### PROBLEM REQUIREMENTS
In the copy, include every entry exactly but none of the images.
DATA FOR ANALYSIS below:
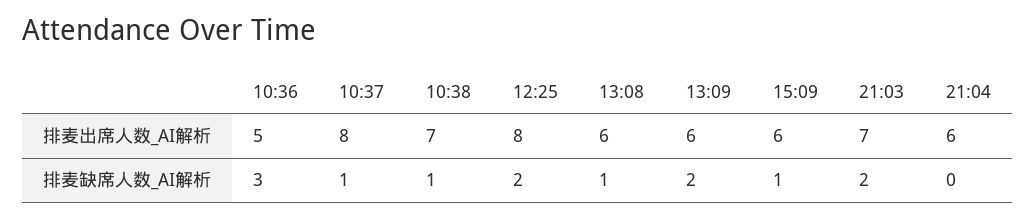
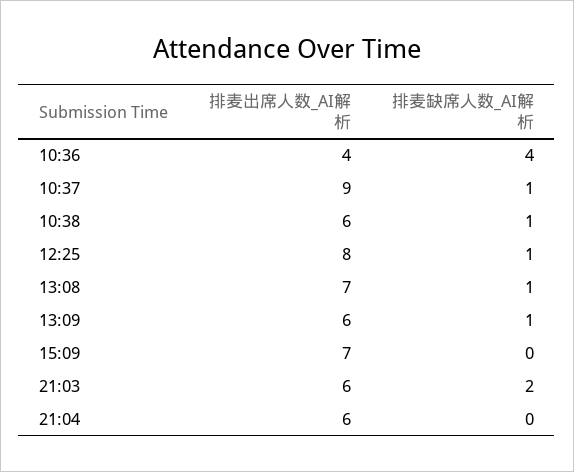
10:36, 排麦出席人数_AI解析: 5 -> 4
10:37, 排麦出席人数_AI解析: 8 -> 9
10:38, 排麦出席人数_AI解析: 7 -> 6
13:08, 排麦出席人数_AI解析: 6 -> 7
15:09, 排麦出席人数_AI解析: 6 -> 7
21:03, 排麦出席人数_AI解析: 7 -> 6
10:36, 排麦缺席人数_AI解析: 3 -> 4
12:25, 排麦缺席人数_AI解析: 2 -> 1
13:09, 排麦缺席人数_AI解析: 2 -> 1
15:09, 排麦缺席人数_AI解析: 1 -> 0

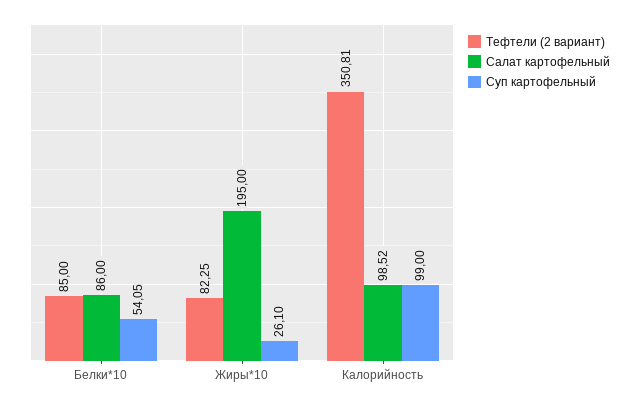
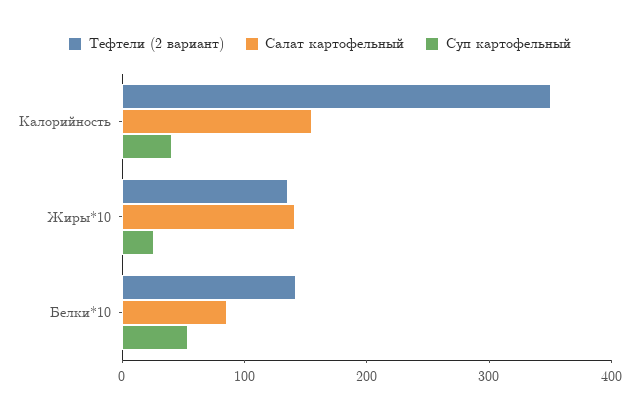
Тефтели (2 вариант), Белки*10: 85 -> 140
Тефтели (2 вариант), Жиры*10: 82.25 -> 140
Салат картофельный, Жиры*10: 195 -> 140
Салат картофельный, Калорийность: 98.52 -> 160
Суп картофельный, Калорийность: 99 -> 40

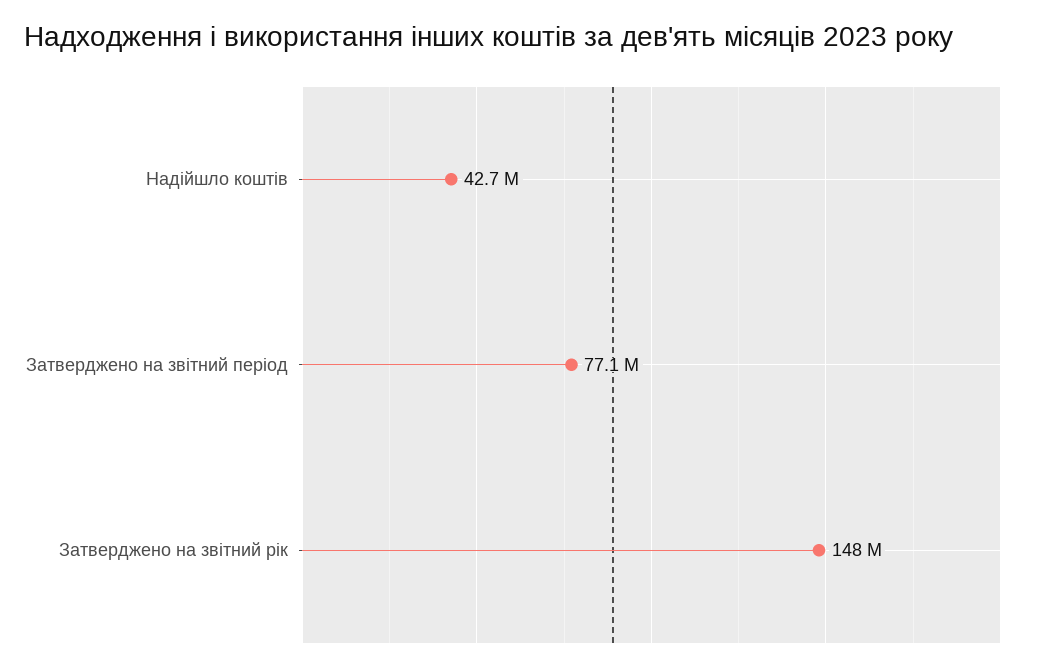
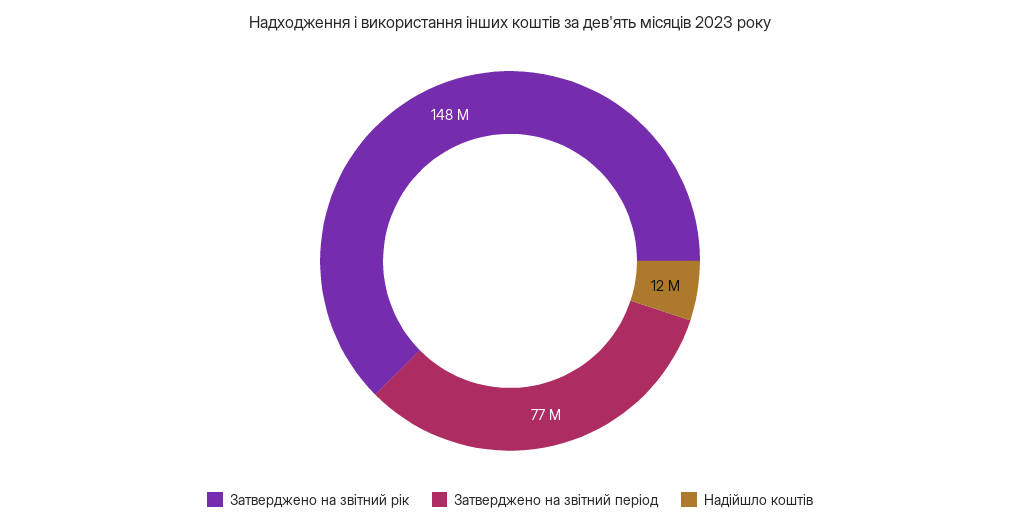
Надійшло коштів: 42700000 -> 12000000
End of DATA FOR ANALYSIS.
### ANSWER TO THE EXERCISE
10:36, 排麦出席人数_AI解析: 5 -> 4
10:37, 排麦出席人数_AI解析: 8 -> 9
10:38, 排麦出席人数_AI解析: 7 -> 6
13:08, 排麦出席人数_AI解析: 6 -> 7
15:09, 排麦出席人数_AI解析: 6 -> 7
21:03, 排麦出席人数_AI解析: 7 -> 6
10:36, 排麦缺席人数_AI解析: 3 -> 4
12:25, 排麦缺席人数_AI解析: 2 -> 1
13:09, 排麦缺席人数_AI解析: 2 -> 1
15:09, 排麦缺席人数_AI解析: 1 -> 0

Тефтели (2 вариант), Белки*10: 85 -> 140
Тефтели (2 вариант), Жиры*10: 82.25 -> 140
Салат картофельный, Жиры*10: 195 -> 140
Салат картофельный, Калорийность: 98.52 -> 160
Суп картофельный, Калорийность: 99 -> 40

Надійшло коштів: 42700000 -> 12000000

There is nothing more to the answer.